Tue 3 Jul 2012
It’s been 5 years since “Spider-Man 3” stunk up movie theaters worldwide. That’s a fairly decent amount of time (in Hollywood years) before a franchise gets rebooted. Still, I’ve yet to find one person who sees the need for it in this case; though I haven’t polled Sony stockholders so there have to be some people who can’t wait to see this make a tidy profit this summer.
Going into the theater, I was cautiously optimistic. Marc Webb did a great job helming “(500) Days of Summer“, the cast is a better fit on paper for the roles (especially with Kirsten Dunst out of the way), and CGI always gets better over time.
All of those statements are factually true with “The Amazing Spider-Man”. None of it changes the fact that while general audiences will find it lives up to the Mendoza line of summer entertainment, the more hardcore fans will find themselves scratching their heads … or in my case, wanting to pull out my hair for basically the last half of the TWO HOUR & FIFTEEN MINUTES this will run before mercifully letting people out of the theater.
Where to start? … Spider-Man’s probably a good place. Andrew Garfield is a talented actor and fit the wise-cracking super hero side of the webslinger just fine. His Peter Parker needs a lot of work, however, and came off far more of a social pariah than a classic nerd. In that department, Tobey Maguire has him beat hands down and it’s a struggle to watch Garfield essentially mimic Hayden Christensen circa “Jumper” whenever he’s not in red tights. (And we’re not going to start my rant on the number of people who discover the SECRET alter ego of Spider-Man in the course of a few days.)
Then there’s Uncle Ben and Aunt May. Sure, Martin Sheen is great; It’s Martin Sheen after all. But Sally Field? If Peter Parker were a mentally challenged Southerner with aspirations of captaining a shrimp boat, this casting would make sense. Last time I checked, he’s not. And don’t get me started on the rationale for adding the mystery of Parker’s parents as a means to steer him towards meeting Dr. Curt Connors (aka The Lizard … NOT a spoiler). Seeing as this plot thread only marginally factors into garbled dialogue during an extra scene in the credits, it could have been dropped entirely, shortened the runtime, and no one but the screenwriter(s) who wrongly thought it was a good idea would have noticed.
Then there’s the issue of The Lizard himself. The whole point of the character was to show this well-meaning scientist battling with the animal underneath. Here, the struggle is quickly given up in order to push forward with some cockamamie notion of biological warfare, only to revert back to the more dynamic and dramatic man vs. beast-within notion … all with a schizophrenic slant not evident in the comics or the character prior to the genetic changes.

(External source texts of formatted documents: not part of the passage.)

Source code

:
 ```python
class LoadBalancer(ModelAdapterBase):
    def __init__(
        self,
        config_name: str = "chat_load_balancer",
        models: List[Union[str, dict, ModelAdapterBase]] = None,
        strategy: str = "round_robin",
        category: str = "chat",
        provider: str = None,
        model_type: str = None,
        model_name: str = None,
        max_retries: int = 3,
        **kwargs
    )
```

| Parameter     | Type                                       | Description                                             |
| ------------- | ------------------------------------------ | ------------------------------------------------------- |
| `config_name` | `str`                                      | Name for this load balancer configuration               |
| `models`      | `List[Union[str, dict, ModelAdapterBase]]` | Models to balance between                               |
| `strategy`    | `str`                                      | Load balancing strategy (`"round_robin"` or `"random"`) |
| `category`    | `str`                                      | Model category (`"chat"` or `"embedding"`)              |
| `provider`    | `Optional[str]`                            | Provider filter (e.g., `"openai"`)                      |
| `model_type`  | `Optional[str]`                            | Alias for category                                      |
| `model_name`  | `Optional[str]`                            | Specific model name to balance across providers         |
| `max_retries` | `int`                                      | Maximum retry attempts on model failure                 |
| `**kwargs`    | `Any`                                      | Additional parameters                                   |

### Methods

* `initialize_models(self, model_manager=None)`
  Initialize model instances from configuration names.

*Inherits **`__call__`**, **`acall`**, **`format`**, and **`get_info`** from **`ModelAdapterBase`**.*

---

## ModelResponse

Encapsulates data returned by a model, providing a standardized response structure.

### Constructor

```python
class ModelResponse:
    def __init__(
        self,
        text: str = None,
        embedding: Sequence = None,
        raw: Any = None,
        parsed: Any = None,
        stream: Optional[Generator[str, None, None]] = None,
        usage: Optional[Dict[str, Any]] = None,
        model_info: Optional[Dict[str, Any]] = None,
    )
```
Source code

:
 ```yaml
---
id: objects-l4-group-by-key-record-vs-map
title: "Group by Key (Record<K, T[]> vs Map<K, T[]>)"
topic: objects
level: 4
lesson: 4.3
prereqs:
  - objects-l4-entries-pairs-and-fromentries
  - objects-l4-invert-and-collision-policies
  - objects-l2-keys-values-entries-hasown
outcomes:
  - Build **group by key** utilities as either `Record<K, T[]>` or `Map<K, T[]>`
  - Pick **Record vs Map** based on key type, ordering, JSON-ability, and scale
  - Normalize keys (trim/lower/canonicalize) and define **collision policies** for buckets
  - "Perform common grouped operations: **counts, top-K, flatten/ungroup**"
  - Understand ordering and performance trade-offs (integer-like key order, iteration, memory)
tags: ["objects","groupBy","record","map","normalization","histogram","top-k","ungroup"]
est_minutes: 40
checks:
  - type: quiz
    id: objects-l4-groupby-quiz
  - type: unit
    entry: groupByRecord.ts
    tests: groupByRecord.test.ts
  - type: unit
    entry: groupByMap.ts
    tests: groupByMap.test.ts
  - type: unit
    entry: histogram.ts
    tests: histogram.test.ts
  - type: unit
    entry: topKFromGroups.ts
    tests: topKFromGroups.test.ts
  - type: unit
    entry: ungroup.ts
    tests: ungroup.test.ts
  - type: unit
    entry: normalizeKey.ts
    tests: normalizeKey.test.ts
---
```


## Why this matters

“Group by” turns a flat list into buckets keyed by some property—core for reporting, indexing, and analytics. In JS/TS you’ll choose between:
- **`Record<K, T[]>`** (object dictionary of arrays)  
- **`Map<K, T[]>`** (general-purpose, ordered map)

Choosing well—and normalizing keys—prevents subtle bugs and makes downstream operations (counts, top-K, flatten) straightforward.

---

As for the 3D, you can forget about it. I’ll concede that in the theater where I saw the movie screened, their 3D is not great. However, I didn’t put my special glasses on for THIRTY minutes and was only bothered by a few blurry objects and the occasionally blurry human. Putting them on was more a matter of being tired of holding the stupid plastic shades than acknowledging anything was in the third dimension. Some of the swinging and fighting scenes benefit from the technology but that’s hardly worth the extra money.
With all of that glowing praise, how much do I not want to see this movie again? I’d rather go BUY a ticket for “Magic Mike” than see this for free while getting a back rub from a Victoria’s Secret model. The title is a lie, there’s very little that’s “amazing” about “The Amazing Spider-Man” and simply by understanding how to tell a linear story, getting some key points right, and not including Kirsten Dunst, this gets a 2 out of 5. Personally, I’d drop the rating a little more (just thinking about a ridiculous scene of construction workers tilting cranes to help Spidey make it to the final battleground gets my blood boiling) but as I was in the clear minority of people who didn’t at least find it entertaining, I’ll chalk this one up to being too close to the source material. In the world of cinematic adaptations, that’s usually more of a curse than a gift and that’s definitely the case here.